The turmoil surrounding the acquisition has led to significant upheaval within Illumina. Its CEO and director, Francis deSouza, resigned last month following the removal of the company’s chairman by shareholders in May. This series of events unfolded during a heated battle with activist investor Carl Icahn, who urged shareholders to remove both executives due to the challenges associated with the Grail deal.
Illumina’s appeal against the FTC’s order to divest Grail is scheduled to begin court arguments in September. This development comes shortly after U.S. regulators suffered a setback in their attempt to block Microsoft’s high-profile acquisition of video game maker Activision Blizzard.
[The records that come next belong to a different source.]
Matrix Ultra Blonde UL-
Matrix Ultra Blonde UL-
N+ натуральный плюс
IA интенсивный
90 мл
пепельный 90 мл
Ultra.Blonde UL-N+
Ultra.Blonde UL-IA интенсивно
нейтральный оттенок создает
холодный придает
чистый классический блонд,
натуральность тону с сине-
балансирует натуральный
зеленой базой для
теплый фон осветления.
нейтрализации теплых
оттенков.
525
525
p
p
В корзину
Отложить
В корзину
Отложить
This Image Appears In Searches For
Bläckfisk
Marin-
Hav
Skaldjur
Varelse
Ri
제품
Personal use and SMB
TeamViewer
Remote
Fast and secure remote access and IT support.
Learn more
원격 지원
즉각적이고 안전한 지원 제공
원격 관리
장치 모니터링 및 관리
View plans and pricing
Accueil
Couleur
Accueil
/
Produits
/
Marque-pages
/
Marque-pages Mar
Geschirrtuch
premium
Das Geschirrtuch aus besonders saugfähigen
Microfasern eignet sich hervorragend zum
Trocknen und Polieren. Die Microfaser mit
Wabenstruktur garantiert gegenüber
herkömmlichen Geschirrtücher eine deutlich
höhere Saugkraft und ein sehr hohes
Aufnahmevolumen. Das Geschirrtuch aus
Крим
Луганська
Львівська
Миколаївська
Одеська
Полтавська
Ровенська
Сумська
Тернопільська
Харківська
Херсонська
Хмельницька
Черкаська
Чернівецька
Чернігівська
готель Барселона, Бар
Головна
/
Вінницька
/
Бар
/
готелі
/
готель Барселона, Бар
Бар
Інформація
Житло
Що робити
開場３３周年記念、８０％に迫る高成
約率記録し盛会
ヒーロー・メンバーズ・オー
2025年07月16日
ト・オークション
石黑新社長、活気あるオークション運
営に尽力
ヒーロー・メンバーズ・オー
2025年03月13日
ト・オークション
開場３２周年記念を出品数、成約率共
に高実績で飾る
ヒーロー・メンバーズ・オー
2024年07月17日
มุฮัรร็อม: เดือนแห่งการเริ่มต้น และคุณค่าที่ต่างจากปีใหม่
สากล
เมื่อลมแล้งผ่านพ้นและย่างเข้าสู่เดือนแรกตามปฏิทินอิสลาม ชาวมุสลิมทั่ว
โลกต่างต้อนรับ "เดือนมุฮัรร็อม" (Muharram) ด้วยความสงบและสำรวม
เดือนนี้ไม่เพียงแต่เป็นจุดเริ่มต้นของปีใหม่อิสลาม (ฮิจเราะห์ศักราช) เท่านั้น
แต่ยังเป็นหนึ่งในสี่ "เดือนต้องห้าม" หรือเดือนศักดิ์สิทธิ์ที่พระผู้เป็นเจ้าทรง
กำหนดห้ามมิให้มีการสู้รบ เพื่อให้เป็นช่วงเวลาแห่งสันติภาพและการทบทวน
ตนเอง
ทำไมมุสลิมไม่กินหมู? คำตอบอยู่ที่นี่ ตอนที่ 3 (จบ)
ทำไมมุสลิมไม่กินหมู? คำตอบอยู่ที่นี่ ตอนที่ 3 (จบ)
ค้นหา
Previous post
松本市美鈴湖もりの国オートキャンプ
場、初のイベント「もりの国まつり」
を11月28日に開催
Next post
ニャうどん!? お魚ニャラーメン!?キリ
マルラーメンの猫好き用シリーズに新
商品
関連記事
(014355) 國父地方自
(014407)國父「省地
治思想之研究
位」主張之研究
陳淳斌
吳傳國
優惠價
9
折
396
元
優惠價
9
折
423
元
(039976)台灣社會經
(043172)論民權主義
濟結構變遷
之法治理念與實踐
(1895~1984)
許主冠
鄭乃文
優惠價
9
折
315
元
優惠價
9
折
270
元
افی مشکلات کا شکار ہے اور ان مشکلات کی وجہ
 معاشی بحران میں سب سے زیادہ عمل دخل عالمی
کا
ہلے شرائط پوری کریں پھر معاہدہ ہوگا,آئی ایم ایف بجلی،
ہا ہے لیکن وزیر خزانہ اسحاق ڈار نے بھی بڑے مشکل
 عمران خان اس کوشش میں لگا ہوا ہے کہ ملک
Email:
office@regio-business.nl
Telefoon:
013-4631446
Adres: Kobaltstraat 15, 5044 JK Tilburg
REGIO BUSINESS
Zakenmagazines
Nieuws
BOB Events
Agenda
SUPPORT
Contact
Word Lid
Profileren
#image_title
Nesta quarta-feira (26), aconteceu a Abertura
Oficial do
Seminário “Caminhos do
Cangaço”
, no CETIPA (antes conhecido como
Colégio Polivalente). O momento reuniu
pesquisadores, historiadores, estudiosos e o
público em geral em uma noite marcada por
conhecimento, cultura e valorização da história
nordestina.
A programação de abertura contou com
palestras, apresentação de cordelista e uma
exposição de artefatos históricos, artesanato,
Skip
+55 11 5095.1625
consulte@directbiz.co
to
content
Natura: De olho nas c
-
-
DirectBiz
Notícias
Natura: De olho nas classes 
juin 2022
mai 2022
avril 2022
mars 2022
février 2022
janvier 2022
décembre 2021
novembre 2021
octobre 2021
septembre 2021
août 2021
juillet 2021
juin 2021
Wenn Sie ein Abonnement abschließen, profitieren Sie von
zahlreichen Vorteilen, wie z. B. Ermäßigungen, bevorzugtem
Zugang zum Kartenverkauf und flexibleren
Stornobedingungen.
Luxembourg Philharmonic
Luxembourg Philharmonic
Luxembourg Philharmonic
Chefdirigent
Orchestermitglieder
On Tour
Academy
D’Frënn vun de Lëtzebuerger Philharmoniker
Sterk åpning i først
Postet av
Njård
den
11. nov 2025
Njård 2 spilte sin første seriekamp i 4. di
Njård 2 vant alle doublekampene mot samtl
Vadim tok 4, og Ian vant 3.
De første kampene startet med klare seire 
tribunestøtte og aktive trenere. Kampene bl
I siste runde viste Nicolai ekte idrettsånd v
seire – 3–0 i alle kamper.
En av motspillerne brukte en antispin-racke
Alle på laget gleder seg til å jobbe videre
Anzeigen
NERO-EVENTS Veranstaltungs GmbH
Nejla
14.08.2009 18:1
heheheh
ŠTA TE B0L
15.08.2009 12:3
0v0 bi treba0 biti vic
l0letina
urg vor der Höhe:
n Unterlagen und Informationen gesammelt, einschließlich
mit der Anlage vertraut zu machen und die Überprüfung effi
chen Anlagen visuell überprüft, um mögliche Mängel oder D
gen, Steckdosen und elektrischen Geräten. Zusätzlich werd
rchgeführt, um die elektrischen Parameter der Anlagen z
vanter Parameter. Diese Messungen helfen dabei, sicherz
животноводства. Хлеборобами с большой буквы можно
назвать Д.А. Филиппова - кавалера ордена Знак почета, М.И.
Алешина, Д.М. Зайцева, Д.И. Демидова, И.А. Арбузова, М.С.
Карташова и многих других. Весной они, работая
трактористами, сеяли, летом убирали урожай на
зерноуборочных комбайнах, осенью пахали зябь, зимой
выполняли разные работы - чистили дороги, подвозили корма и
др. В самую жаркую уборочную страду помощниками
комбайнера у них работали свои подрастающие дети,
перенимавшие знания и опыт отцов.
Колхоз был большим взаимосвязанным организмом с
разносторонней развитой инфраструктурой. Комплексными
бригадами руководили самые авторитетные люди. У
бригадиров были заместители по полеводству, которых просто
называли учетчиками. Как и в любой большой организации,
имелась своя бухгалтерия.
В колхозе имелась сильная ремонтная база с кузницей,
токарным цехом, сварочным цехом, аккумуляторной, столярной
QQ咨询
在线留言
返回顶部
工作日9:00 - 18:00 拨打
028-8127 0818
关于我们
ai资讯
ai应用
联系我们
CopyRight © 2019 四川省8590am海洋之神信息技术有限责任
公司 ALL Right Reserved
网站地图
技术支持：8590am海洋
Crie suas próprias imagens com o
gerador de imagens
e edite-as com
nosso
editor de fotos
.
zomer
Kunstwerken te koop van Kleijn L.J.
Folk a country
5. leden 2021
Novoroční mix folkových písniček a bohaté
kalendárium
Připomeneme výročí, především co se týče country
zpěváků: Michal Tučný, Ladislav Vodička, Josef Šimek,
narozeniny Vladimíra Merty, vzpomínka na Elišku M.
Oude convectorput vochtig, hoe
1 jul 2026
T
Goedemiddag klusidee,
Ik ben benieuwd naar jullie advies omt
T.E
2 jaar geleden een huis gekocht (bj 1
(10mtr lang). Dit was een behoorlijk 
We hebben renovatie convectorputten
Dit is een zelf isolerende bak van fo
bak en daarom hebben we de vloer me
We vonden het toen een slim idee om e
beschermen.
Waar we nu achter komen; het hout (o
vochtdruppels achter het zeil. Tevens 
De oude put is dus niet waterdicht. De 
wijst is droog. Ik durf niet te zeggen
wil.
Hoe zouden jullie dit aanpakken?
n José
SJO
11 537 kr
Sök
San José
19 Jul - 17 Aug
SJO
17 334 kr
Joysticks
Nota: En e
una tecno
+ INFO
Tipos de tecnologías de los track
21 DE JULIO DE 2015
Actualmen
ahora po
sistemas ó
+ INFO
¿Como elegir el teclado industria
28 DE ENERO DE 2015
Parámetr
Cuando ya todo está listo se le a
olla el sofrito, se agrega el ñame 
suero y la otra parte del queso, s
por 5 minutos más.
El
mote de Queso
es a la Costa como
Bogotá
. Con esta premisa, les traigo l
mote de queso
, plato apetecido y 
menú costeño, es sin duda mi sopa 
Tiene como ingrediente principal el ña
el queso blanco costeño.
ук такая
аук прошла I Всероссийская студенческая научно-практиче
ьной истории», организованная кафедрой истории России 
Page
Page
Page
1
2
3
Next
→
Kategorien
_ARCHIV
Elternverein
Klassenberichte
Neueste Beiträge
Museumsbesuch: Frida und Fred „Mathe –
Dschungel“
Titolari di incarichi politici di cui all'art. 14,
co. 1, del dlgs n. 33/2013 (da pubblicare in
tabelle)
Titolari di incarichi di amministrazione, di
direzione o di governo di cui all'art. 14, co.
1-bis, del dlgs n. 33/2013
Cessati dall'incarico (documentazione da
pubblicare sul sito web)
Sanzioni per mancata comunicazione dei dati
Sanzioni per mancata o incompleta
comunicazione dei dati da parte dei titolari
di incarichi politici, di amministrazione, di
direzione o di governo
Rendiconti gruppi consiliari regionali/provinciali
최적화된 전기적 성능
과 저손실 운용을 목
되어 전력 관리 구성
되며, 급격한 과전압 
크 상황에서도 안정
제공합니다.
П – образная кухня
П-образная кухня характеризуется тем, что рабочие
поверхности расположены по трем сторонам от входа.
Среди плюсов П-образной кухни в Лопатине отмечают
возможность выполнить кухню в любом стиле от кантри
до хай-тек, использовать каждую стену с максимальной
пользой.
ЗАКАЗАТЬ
According to the European Commission, the imposed fine in Europe is the maximum allowable amount of €432 million. The severity of the violation determines the fines, which can reach up to 10% of a company’s annual revenue. The commission stated that companies typically adhere to the rules and refrain from completing an acquisition or merger until antitrust authorities have granted clearance. The commission’s statement noted, “Illumina and Grail knowingly and intentionally breached the standstill obligation during the commission’s in-depth investigation. This is an unprecedented and very serious infringement that undermines the effective functioning of the EU merger control system.” It further emphasized that Illumina weighed the risk of a gun-jumping fine against the potential high break-up fee if the acquisition failed, as well as the potential profits it could obtain by proceeding prematurely.